I’m excited to introduce Julia to you today! She’s a fellow multi-cultural mama – having an Argentinian heart and husband. We actually went to college together, but have recently become reunited now that our chiquititos are in the same preschool. I’m excited that they can speak Spanish with one another and our families can navigate this journey together 🙂
I emerged from the bedroom wearing my bathing suit and ready for an afternoon by the pool on a December day. My soon-to-be husband watched me with a critical eye.
“Mi amor, you cannot wear that!”
“What do you mean I cannot wear this?”
I was dressed in a modest black two-piece with what I thought to be a cute short bathing suit skirt.
“Take off the skirt”
He proceeded to pull at the skirt and then was onto my bathing suit bottoms as I swatted him away.
“And pull up the sides.” As he pulled he began to give me a wedgie. I was a white-bottomed girl from New England and my behind had never seen the sun!
“Trust me,” my fiancé said. How dare he care, let alone control, what I wear to the pool!
But as I walked outside and saw every women from 10 to 60 years old sporting thong bikinis I began to understand and realize that I needed to trust my ally that would help me navigate this new multicultural life.
Not every transition has been as shocking and embarrassing as strutting my first thong bikini with a white bottom on a beach in South America but I would say this marriage of cultures and languages has allowed me to be more confident in myself and more flexible in my priorities and ideas about life.

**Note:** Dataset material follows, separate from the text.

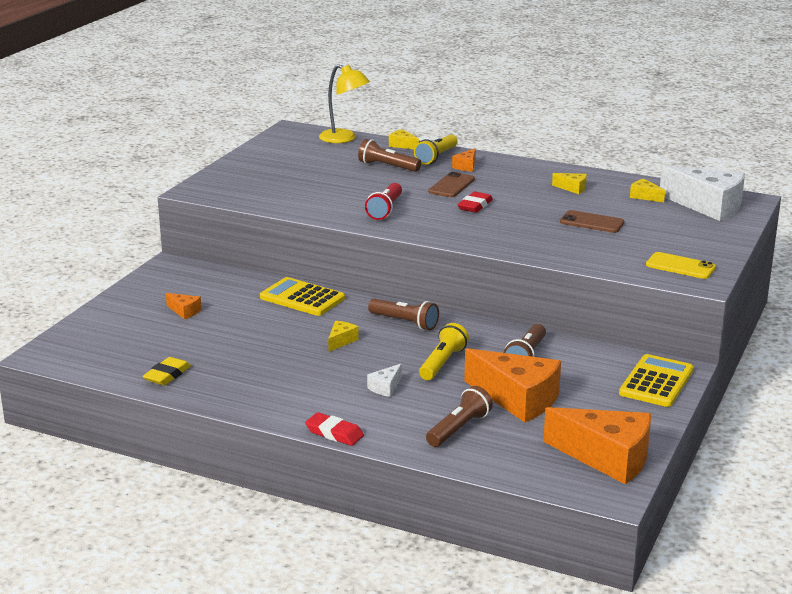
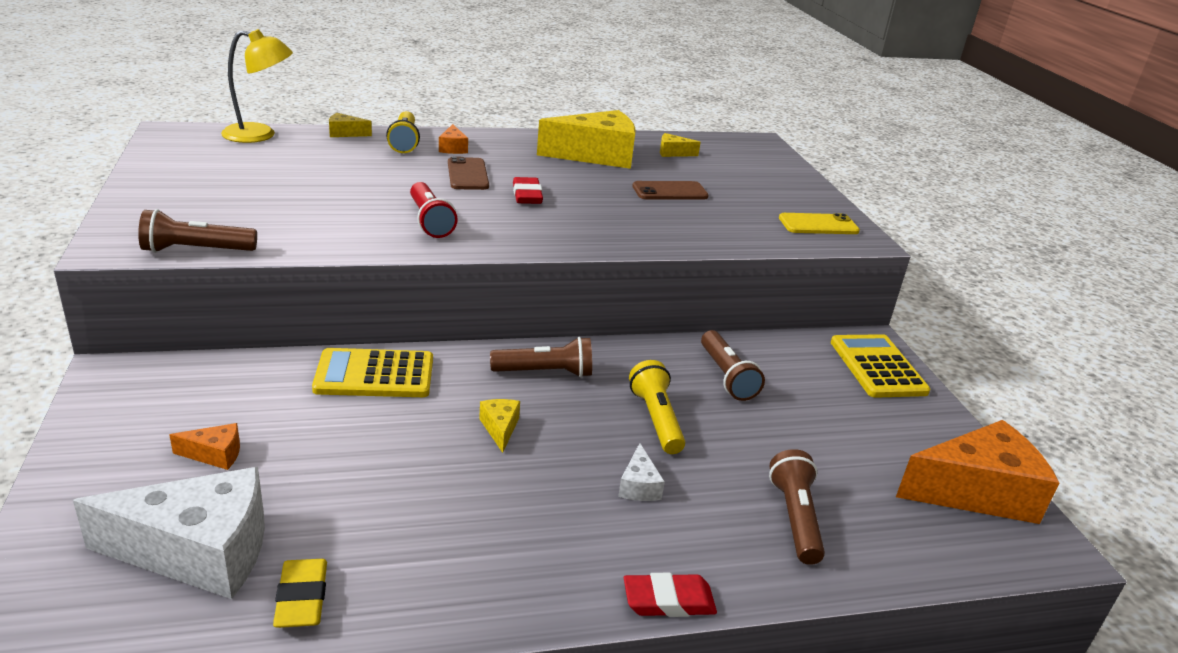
camera: 40 degrees left, 5 degrees up
brown flashlight [358,139,421,172] -> brown flashlight moved to [138,209,257,253]
orange cheese [464,348,561,422] -> none
yellow cheese [552,173,587,194] -> yellow cheese [537,110,636,169], size x2.34
white cheese [660,166,745,221] -> white cheese moved to [73,467,265,599]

We are currently raising two Castellano speaking (Argentine Spanish), matte drinking (Argentine tea) boys here in the United States. We are loving the adventure and I am learning to trust my ally (aka my husband) in much more than just wardrobe choices. We are learning how to make Spanish speaking a priority, time with family from Argentina happen, and how to give ownership of culture and language to our boys. We are determined that Argentina will not just be the country that their father is from but the country they are from. It is taking teamwork and commitment on both sides. It is hard work and can feel like another value that we are placing on the pile of expectations for our life. But then I hear my son ask, “Is our blood blue because we’re from Argentina?” And I know that it is sinking in. He feels ownership and believes our whole family is from Argentina even though his mom is learning right alongside her boys. And the struggle to learn Spanish and embrace a new culture is all worth it! Because this merge of two cultures, values and languages starts with me. If I embrace it and make it my own so will my boys. And so I begin to use Argentine slang (“vos sos re linda”), drink matte and travel thousands of miles to celebrate Christmas using different traditions even if I feel silly or it is challenging at times because this is our own version of how to build a bi-lingual, bi-cultural family.